Better handling of noncopyable objects and objects with this(this)
via Digitalmars-d
digitalmars-d at puremagic.com
Mon Jun 1 09:40:37 PDT 2015
On Monday, 1 June 2015 at 15:45:11 UTC, Andrei Alexandrescu wrote:
> On 6/1/15 5:50 AM, "Marc =?UTF-8?B?U2Now7x0eiI=?=
> <schuetzm at gmx.net>" wrote:
>> On Monday, 1 June 2015 at 04:43:20 UTC, Andrei Alexandrescu
>> wrote:
>>> FYI I just created
>>> https://issues.dlang.org/show_bug.cgi?id=14638 as
>>> one of possibly several language enhancements to improve
>>> usability of
>>> noncopyable types (most allocators are not copyable) and to
>>> enhance
>>> performance of objects that define this(this). -- Andrei
>>
>> What do "static use" and "dynamic use" mean here?
>
> static = as you read the code
> dynamic = as you run the code
>
>> Also, object with destructors need to have more restrictions:
>>
>> S {
>> ~this();
>> }
>>
>> void foo() {
>> S s;
>> if(condition)
>> bar(s);
>> // <- should we run the destructor here?
>> }
>>
>> This can either be solved by making such cases non-eligible,
>> or by
>> "remembering" whether an object was moved using a hidden
>> boolean
>> variable.

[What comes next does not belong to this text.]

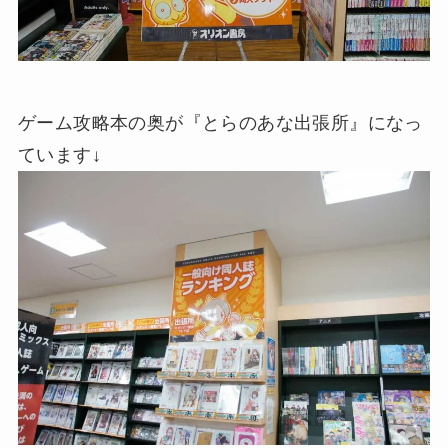
ゲーム攻略本の奥が『とらのあな出張所』になっ
ています↓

AFAIK the latter is incidentally the solution Rust
>> chose.
>
> This has been solved, we have move which obliterates the source
> with .init.
Huh? What does that have to do with the current topic?
The question is not what should happen when someone does a
conditional _explicit_ move, but whether a move should be done
_implicitly_ by the compiler given the above constellation, and
how it deals with the destructor if yes.